Jill and I both struggled to get out of our wagon, but we found ourselves unable to move.

      It looked like the road trip from Hell would turn into the final excursion of our lives.

I did manage to use what little brainpower I had left during the Martian transformation to replay the last few hours and try to figure a way out of this mess. 

     As I attempted to work out an escape plan with my very unhappy and extremely uncooperative colleague, we figured out that this whole scenario didn’t seem to add up. Why had the Martian picked our vehicle from all the traffic on the far reaches of this countryside, just off a major interstate highway, rather than trying to make contact with far more important government officials in Richmond, the capital of Virginia? 

    And why did he choose to stop our nondescript conveyance with two people in it rather than a family car carrying several more potential subjects for his potential takeover?

       After an hour of plotting ways to get out of what seemed like a life-ending situation, we found ourselves sitting alone in the dark, no longer prisoners in a bizarre intergalactic plot. 

      Turns out our side trip to meet the Martian had not really happened. Our friendly college-aged Gen X luncheon waitress had offered us a few sips of what she called a new, off-menu super refreshing beverage. The extra ingredient in her home brew consisted of a sprinkling of an opioid she and her college crowd had decided to test out on the first strangers to walk through the door of the restaurant. The last few hours had merely been drug-induced dreams--or should I say nightmares?

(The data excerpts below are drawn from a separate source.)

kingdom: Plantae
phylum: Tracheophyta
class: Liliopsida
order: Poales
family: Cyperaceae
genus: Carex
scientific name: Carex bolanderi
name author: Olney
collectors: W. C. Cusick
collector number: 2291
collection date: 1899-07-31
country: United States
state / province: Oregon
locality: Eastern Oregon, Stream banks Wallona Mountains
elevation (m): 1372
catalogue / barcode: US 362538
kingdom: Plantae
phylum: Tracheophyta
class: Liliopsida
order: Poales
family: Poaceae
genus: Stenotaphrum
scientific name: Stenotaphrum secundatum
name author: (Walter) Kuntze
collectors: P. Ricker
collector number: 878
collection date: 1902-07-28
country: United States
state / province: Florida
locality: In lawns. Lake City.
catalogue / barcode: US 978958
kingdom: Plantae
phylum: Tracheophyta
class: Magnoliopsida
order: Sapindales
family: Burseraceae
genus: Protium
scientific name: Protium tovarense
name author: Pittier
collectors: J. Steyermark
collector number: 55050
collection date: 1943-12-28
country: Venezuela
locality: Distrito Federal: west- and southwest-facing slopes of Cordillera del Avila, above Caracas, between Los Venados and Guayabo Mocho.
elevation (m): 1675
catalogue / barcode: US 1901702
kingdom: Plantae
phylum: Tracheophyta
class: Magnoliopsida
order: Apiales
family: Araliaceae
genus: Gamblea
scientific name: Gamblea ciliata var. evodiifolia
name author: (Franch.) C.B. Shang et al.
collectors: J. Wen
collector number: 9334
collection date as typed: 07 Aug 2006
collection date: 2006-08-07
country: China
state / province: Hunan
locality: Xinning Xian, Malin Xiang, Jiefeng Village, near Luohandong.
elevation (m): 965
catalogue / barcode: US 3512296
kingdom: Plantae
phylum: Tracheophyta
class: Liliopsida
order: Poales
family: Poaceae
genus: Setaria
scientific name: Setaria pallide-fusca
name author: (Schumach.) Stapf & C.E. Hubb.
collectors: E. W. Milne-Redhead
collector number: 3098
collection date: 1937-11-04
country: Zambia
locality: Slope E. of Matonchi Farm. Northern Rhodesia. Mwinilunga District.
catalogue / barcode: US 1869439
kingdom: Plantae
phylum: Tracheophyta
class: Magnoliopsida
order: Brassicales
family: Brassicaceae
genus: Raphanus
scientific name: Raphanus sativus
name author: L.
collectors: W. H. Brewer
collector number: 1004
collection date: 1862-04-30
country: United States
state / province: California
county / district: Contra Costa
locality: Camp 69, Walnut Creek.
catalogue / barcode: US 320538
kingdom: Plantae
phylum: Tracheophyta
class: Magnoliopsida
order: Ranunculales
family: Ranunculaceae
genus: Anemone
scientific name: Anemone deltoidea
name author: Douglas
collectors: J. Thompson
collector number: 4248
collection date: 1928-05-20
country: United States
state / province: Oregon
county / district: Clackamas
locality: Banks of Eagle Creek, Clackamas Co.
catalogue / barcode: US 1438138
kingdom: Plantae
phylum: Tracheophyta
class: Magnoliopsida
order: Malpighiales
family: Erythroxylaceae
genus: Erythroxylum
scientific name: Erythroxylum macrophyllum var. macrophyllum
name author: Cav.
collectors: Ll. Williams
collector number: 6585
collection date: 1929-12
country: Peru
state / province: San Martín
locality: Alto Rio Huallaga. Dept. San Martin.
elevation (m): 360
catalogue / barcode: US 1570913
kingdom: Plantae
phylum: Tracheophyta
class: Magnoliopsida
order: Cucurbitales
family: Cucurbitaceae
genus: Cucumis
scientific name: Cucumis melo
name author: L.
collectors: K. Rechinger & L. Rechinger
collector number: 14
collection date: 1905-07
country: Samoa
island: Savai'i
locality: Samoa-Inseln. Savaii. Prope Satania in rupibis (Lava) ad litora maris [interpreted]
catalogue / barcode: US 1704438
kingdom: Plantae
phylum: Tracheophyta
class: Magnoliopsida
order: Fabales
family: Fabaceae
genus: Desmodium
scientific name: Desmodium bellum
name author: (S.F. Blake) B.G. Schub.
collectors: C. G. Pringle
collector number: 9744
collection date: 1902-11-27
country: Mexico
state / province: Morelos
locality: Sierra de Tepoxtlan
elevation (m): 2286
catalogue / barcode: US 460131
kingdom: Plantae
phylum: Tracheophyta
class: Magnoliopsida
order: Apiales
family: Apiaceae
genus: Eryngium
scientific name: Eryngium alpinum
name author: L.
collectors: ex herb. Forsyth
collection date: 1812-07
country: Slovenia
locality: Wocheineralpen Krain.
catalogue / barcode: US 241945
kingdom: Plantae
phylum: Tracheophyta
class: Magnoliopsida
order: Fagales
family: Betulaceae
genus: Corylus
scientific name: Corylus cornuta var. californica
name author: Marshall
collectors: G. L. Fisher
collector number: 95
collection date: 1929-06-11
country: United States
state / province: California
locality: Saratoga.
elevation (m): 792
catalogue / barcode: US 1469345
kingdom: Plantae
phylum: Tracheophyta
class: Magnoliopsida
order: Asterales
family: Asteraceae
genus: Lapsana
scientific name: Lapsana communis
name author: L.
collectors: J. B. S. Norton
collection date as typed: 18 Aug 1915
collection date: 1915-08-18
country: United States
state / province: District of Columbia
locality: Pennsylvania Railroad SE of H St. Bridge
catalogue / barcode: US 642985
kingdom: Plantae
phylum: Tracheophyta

      Turns out the college kids had tried their experiment on another couple in another restaurant that morning and disappeared for a few hours, talking their way into server positions at Cici Mama hoping for a rerun of their earlier sideshow.  The couple had reported the incident to the local police, who had begun watching all Richmond eating establishments for a return of the collegiate pranksters. 

     When the police spotted the GenXers leaving the Italian place, they followed them and nabbed them watching from a rundown abandoned motel near the highway entrance while they watched us, their latest victims, trying to negotiate our way onto 58. 

        They locked the collegians up and dispatched a patrol car to pull us over.  We wound up in the local hospital’s emergency room where we took two more days to recover from our slight overdose.

      Although we missed our presentation and the home office had to fly in a second team to pitch-hit for us, we later flew to Wilmington in time for the regional award ceremony to accept Ace Achiever honors as the most productive team on the Eastern Seaboard.